Industry pundits had been writing for some time that there would be consolidation in this market, which features companies such as Cenzic, Klocwork and Ounce Labs. Any or all of these concerns could be ripe for the picking by Microsoft or Oracle, which as of now do not offer a secure software solution to compete against IBM and HP.

These acquisitions are a signal that software tool providers acknowledge that firewalls, access control lists and other measures are not enough to stop the siege from hackers looking to exploit personal data or to simply lock up a system for the fun of it. These major companies are learning that security is something that needs to be addressed during the creation of code, not a feature to be slapped on at the end.

Preventing access only stops people from getting to your data in ways you expect; writing secure code can cover the entry points you don’t immediately think of, or even see.

IBM already had tight integration with Watchfire in its Rational development life-cycle tools, while HP will incorporate the SPI Dynamics functionality into its former Mercury testing and QA tools. That’s an excellent first step toward securing software, in addition to securing networks and servers.

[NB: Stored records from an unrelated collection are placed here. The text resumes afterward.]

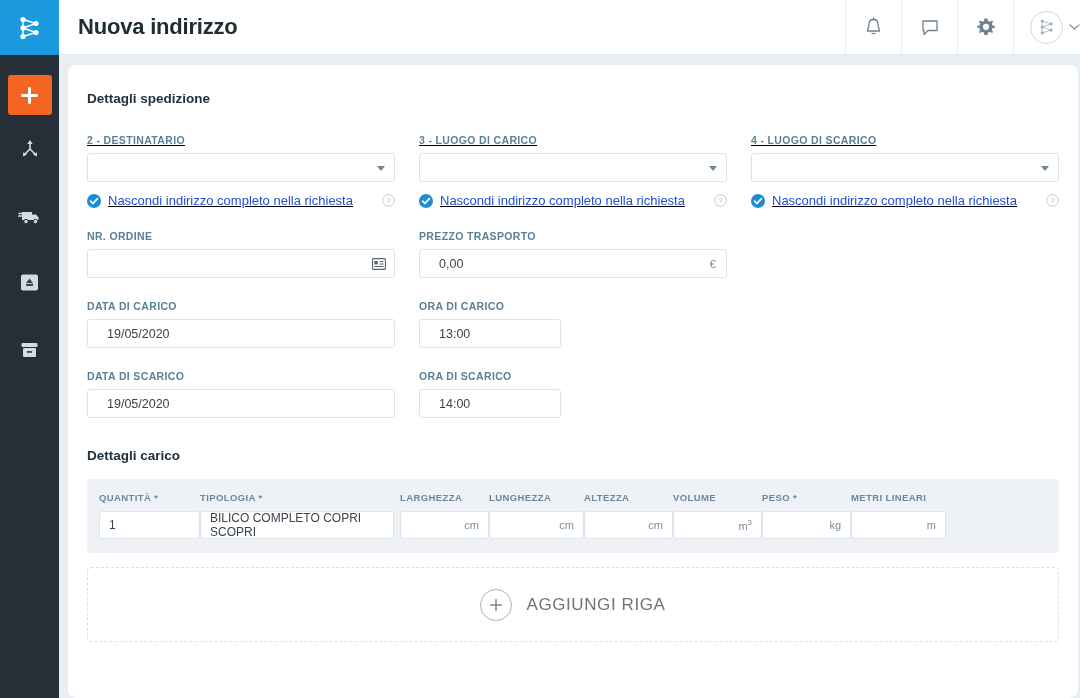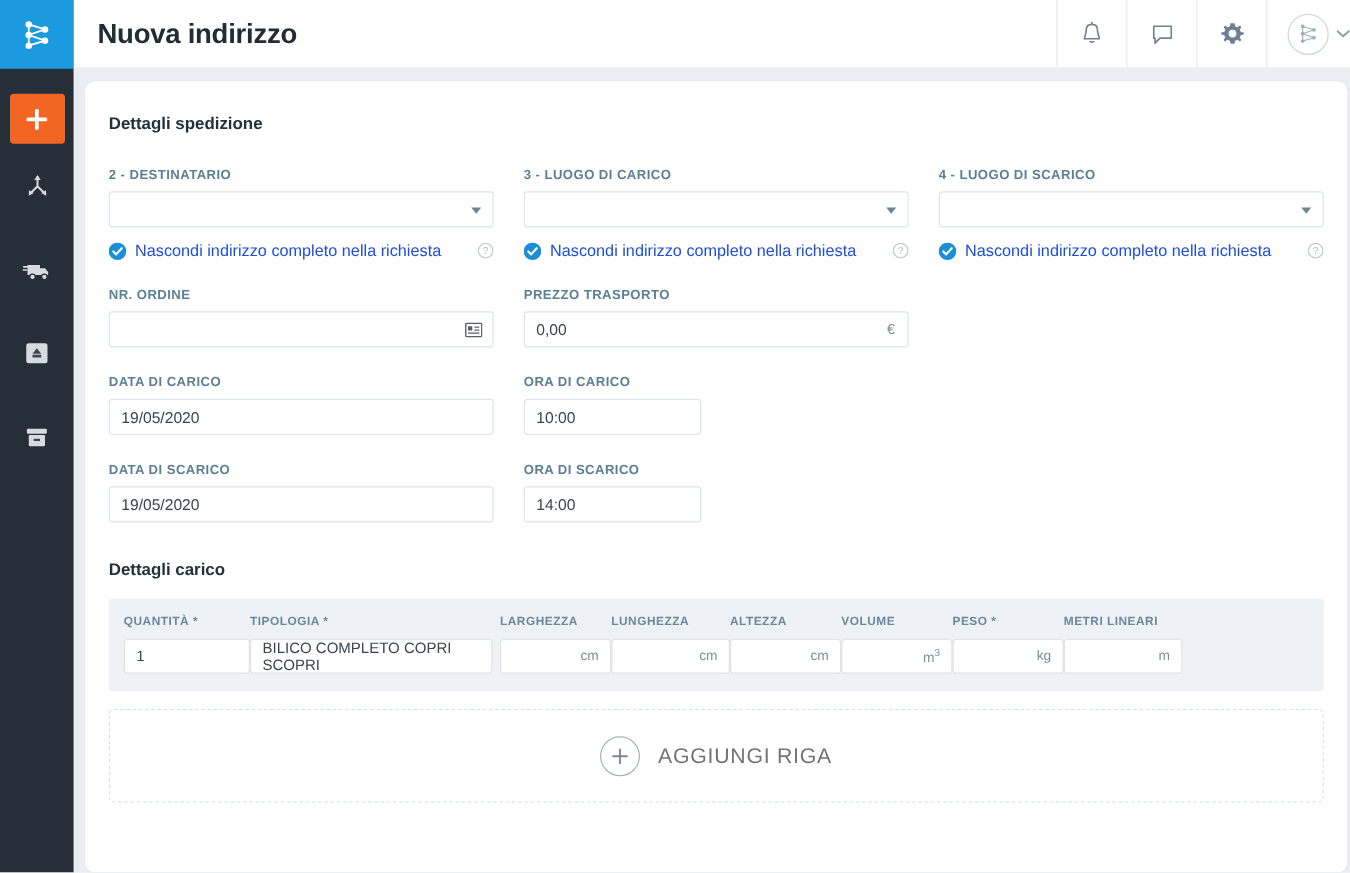--- a/index.html
+++ b/index.html
@@ -77,26 +77,26 @@
     margin-bottom: 28px;
   }
   .section-title.second { margin-top: 30px; margin-bottom: 16px; }
 
   .field-label {
     font-size: 10.5px; font-weight: bold; color: #5b7f96;
     letter-spacing: 0.35px; text-transform: uppercase;
     margin-bottom: 7px; display: block;
   }
   .col3 { width: 308px; }
-  .row-sel { display: flex; gap: 24px; }
+  .row-sel { display: flex; gap: 24px; text-decoration: underline; }
 
   .input-box {
     height: 29px; border: 1px solid #dde4ea; border-radius: 3px;
     background: #fff; display: flex; align-items: center;
-    padding: 0 9px; font-size: 12.5px; color: #36424b;
+    padding: 0 19px; font-size: 12.5px; color: #36424b;
     position: relative;
   }
   .input-box.select { cursor: pointer; }
   .caret {
     position: absolute; right: 9px; top: 50%; margin-top: -2px;
     width: 0; height: 0;
     border-left: 4px solid transparent; border-right: 4px solid transparent;
     border-top: 5px solid #6d8794;
   }
   .input-val { font-size: 12.5px; color: #39454e; }
@@ -373,21 +373,21 @@
         <div class="pair-row">
           <div class="w308">
             <span class="field-label">DATA DI CARICO</span>
             <div class="input-box">
               <span class="input-val">19/05/2020</span>
             </div>
           </div>
           <div class="w142">
             <span class="field-label">ORA DI CARICO</span>
             <div class="input-box">
-              <span class="input-val">10:00</span>
+              <span class="input-val">13:00</span>
             </div>
           </div>
         </div>
 
         <div class="pair-row">
           <div class="w308">
             <span class="field-label">DATA DI SCARICO</span>
             <div class="input-box">
               <span class="input-val">19/05/2020</span>
             </div>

The harder challenge remains: convincing the people who gather requirements, create models and write code that security is their responsibility as well. Analysts have cited an unchanging culture among developers as a roadblock to security. And vendors have said you can give developers all the tools in the world, but you can’t make them use them.

Well, their bosses can. Now that IBM and HP are providing enterprise-class tools for security assessment, it falls to the development managers and project managers to make sure security is considered at each step—requirements, modeling, code, build, test and QA. They have a harder job than the vendors, but software will always be vulnerable until they get buy-in all along the life cycle.